Da Bologna arriva il garage rock sporco, essenziale e punkeggiante dei CUT, veterani della scena alternativa italiana in attività già da un quarto di secolo. “Dead City Nights”, il loro nuovo album, di certo non fa urlare al miracolo ma convince a pieni voti con un sound grezzo, genuino e gonfio di lurida energia, fedele ai canoni del genere e alle lezioni dei grandi del passato.
I punti di riferimento, tuttavia, sono tanti e assai diversi tra loro, visto che nella musica dei CUT si possono riscontrare echi più o meno lontani di The Sonics, The Stooges, Cramps, Gang Of Four, The Jesus Lizard e Radio 4.
A guidare i giochi sono le chitarre elettriche di Ferruccio Quercetti e Carlo Masu, autori di riff ruvidi e taglienti che si intrecciano tra loro creando trame sempre interessanti. L’assenza del basso si avverte ma non pesa troppo, anche perché la batteria di Tony Booza copre da sola in maniera più che egregia il lato ritmico del disco.
“Dead City Nights”, fedele al suo titolo, è un lavoro scritto per far da colonna sonora alle notti di una città morta. Attenzione però: la metropoli dei CUT non è un luogo esanime, bensì una terra di nessuno per individui ipereccitati alla ricerca del pericolo e di emozioni forti.
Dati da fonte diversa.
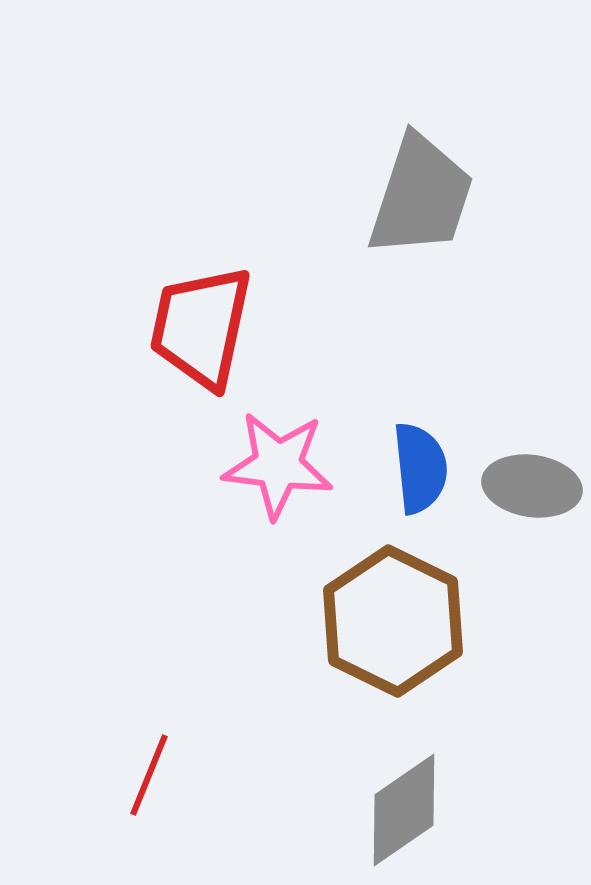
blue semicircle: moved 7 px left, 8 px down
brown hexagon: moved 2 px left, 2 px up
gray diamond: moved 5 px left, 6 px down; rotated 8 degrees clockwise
È un groviglio di vicoli puzzolenti dove dominano il caos, la violenza, la lussuria e il divertimento.
Un’esplosione di decadente bellezza e rozza vitalità che sembra fare il verso ai minuscoli universi che si nascondono sotto i celebri portici bolognesi, dove pilastri rovinati da graffiti e pisciate reggono da secoli un patrimonio di arte e cultura protetto persino dall’UNESCO. Un ottimo mix di classe e cattiveria che consigliamo a tutti gli amanti del garage rock. Originale o revival che sia.